Testo del documento:

Inverno 1998, Euratom Ispra. In laboratorio con N.J., chimico danese
Ispra fu un bel periodo della mia vita. Quando ormai mancava poco per finire la tesi, i danesi mi offrirono un posto da assistente ricercatore:  le cose non potevano andare meglio. Tornai a Catania per due settimane e mi laureai; con l’acquolina in bocca feci ritorno al Centro di Ricerca. Ma della mia assunzione non se ne fece niente perché con perfetto tempismo arrivò Romano Prodi nella presidenza alla Commissione Europea e subito tagliò assunzioni e fondi. La manna era finita. Avevano dato una pedata alla ciotola del cane ancora prima che iniziasse a mangiare. Me ne feci una ragione e levai le tende. Il seguito della storia lo si può leggere nel post “La mia gavetta”.
I danesi, ho visto su internet, sembrano essere rimasti ancora al loro posto. Campano cent’anni, loro.
Non è solo questione di preparazione. Ci vuole anche fortuna, nella vita.

mercoledì 25 gennaio 2012

La mia gavetta


Luglio 2000. Orrenda foto scattata durante il turno di notte a fianco della calandra.
Dietro l'obiettivo c'era A., l'operaio defunto.


All’inizio di ogni attività lavorativa è previsto un periodo più o meno lungo di gavetta. Alcuni fortunati gavetta non ne fanno perché si trovano la strada spianata - e io trovo la cosa diseducativa; altri la fanno moderata, quasi indolore. Io la mia gavetta l’ho fatta, si è protratta per due anni ed è stata molto dura. Ne vado fiero.

Dati raccolti:
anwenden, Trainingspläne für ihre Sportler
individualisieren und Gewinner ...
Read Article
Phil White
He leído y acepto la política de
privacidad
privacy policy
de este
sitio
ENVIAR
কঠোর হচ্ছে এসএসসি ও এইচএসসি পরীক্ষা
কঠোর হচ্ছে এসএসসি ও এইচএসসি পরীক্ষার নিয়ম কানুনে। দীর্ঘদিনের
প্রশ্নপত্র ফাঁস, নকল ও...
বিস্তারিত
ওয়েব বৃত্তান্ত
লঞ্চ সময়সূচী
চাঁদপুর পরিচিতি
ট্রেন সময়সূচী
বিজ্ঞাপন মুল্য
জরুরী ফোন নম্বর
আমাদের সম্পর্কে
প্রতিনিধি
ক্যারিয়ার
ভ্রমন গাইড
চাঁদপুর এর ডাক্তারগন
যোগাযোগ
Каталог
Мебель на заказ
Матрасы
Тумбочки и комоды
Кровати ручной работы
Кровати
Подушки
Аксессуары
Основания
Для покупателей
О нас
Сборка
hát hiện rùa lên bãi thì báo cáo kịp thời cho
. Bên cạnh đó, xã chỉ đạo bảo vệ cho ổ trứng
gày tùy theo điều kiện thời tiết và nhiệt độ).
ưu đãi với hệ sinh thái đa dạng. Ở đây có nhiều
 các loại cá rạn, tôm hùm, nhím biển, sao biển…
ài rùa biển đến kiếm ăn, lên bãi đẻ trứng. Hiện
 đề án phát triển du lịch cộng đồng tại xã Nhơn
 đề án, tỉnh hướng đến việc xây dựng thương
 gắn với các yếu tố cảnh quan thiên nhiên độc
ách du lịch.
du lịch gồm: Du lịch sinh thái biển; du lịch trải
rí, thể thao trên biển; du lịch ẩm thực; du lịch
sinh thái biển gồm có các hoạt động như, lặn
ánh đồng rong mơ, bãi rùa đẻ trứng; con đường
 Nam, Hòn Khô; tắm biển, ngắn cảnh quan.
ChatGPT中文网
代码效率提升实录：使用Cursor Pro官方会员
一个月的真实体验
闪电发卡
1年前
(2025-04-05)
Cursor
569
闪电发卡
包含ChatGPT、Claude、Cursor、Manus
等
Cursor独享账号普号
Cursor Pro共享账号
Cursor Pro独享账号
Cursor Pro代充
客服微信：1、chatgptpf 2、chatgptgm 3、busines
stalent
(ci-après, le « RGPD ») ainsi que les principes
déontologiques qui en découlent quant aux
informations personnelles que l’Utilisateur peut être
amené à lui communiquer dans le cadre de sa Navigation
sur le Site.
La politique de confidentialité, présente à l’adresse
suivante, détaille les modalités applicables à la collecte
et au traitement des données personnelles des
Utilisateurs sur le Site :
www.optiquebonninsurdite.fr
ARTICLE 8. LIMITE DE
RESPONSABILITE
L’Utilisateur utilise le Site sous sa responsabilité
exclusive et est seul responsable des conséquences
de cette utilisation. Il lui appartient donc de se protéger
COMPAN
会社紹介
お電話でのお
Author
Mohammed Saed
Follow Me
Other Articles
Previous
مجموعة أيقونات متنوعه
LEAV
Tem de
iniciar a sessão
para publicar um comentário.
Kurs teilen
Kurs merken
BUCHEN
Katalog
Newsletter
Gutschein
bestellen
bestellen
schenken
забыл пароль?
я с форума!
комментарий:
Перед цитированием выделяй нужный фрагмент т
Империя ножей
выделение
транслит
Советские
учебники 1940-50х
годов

Cosa fare:
a. Ricopia dal testo su Ispra il passo che va da "Dietro l'obiettivo c'era" fino a "Ne vado fiero.".
b. Secondo il testo su Ispra, per quanto tempo si è protratta la gavetta dell'autore?
I record non hanno alcun legame con il testo su Ispra.

Soluzioni:
a.
Dietro l'obiettivo c'era A., l'operaio defunto.


All’inizio di ogni attività lavorativa è previsto un periodo più o meno lungo di gavetta. Alcuni fortunati gavetta non ne fanno perché si trovano la strada spianata - e io trovo la cosa diseducativa; altri la fanno moderata, quasi indolore. Io la mia gavetta l’ho fatta, si è protratta per due anni ed è stata molto dura. Ne vado fiero.

b. Per due anni.